Das sieht Hütter naturgemäß etwas anders. Klar, die Tabelle hat sich verändert, der Eintracht-Coach erklärt aber gelassen: "Ob Jäger oder Gejagter – für mich macht das keinen Unterschied." Wenn sein Team das auch so sieht: super. Wenn der Anhang das auch so sieht: perfekt. Wenn nicht, könnte es am Saisonende aber auch enttäuschte Gesichter geben. Denn eines ist ebenso klar: Die Möglichkeit, in der nächsten Saison in der Königsklasse zu spielen, war noch nie so hoch wie in dieser Spielzeit.

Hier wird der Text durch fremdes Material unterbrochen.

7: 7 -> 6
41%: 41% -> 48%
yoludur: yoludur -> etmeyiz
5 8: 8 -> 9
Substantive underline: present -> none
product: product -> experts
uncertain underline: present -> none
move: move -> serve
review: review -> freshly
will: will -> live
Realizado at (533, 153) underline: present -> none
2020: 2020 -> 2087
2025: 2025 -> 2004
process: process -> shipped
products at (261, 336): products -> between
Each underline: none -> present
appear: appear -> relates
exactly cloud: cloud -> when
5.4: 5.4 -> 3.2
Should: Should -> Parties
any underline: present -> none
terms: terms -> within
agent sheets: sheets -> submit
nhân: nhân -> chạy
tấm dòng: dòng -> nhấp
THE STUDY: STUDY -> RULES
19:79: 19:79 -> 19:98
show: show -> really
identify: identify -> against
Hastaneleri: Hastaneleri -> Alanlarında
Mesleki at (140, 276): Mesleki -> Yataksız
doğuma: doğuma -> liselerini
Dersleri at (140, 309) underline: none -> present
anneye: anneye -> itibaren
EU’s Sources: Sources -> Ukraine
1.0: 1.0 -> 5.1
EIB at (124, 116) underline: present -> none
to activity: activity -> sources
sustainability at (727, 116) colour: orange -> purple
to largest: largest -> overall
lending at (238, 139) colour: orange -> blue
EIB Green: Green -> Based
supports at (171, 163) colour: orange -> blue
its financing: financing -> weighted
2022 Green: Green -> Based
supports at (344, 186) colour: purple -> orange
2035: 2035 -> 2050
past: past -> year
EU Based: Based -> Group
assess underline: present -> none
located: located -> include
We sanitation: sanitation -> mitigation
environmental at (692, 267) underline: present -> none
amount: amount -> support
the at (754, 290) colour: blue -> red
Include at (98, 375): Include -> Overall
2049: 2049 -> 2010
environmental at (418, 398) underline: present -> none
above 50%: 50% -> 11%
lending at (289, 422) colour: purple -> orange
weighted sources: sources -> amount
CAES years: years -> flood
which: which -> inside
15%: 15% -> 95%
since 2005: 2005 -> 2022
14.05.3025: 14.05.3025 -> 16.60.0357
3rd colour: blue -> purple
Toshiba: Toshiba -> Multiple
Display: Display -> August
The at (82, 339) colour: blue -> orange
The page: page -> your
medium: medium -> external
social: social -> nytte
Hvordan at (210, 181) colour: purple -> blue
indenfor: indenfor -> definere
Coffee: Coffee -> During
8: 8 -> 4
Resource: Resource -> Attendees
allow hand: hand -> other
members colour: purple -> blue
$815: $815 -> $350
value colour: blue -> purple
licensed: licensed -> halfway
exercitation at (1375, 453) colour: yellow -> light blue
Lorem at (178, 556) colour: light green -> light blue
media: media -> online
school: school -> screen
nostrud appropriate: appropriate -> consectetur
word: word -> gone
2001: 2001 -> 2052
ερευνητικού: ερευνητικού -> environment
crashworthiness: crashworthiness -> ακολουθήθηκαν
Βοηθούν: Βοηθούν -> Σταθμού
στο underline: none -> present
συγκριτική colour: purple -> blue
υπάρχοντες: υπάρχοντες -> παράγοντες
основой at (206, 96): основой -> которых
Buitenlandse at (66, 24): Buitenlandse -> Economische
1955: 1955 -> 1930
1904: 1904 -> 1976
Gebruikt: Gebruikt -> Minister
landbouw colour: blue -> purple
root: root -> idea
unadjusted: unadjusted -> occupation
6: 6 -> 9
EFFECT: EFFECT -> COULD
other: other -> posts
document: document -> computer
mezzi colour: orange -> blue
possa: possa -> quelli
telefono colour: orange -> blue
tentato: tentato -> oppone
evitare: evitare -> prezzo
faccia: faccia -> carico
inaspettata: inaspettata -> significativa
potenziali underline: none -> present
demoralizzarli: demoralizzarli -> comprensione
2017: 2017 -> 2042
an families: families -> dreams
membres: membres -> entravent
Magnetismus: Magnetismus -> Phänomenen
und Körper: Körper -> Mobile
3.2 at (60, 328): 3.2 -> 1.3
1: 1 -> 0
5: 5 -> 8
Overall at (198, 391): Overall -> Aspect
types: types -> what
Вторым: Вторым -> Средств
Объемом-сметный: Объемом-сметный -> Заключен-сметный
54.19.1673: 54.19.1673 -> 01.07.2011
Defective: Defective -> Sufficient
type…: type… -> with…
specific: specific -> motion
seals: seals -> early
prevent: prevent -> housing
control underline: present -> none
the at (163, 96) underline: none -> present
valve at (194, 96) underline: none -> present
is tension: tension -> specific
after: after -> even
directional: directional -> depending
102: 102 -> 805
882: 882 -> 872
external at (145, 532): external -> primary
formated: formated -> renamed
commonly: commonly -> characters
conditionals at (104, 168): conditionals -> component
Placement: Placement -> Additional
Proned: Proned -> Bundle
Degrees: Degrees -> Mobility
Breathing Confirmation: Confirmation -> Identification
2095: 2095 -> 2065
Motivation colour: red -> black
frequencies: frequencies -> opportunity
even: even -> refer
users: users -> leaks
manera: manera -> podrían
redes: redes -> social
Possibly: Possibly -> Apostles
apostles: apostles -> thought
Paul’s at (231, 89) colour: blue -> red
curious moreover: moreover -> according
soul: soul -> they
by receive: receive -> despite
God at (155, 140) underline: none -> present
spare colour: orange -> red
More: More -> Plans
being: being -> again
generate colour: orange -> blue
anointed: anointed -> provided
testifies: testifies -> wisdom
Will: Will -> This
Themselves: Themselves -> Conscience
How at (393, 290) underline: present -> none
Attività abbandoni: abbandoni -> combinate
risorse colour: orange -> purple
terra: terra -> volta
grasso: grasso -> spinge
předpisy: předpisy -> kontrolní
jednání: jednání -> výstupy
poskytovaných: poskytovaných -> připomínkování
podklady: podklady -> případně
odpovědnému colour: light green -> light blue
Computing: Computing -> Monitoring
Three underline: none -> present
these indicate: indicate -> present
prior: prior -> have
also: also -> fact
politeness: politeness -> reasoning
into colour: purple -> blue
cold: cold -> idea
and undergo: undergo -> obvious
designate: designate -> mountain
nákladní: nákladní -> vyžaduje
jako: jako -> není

Gladbach trudelt von Misserfolg zu Misserfolg

Für diese These reicht ein kurzer Blick auf die Tabelle: Der Vorsprung auf Werder Bremen auf Rang sechs beträgt bereits sieben Punkte, Verfolger Gladbach liegt einen Punkt hinter den Hessen auf Rang fünf. Das eigentliche Ziel Europa League ist damit zwar noch nicht sicher, aber mehr als realistisch. Oder wie es Hütter ausdrückt, sollten die Hessen dieses Ziel doch noch verpassen: "Das wäre unangenehm." Daher geht der Blick nach hinten eigentlich nur bis auf Rang fünf.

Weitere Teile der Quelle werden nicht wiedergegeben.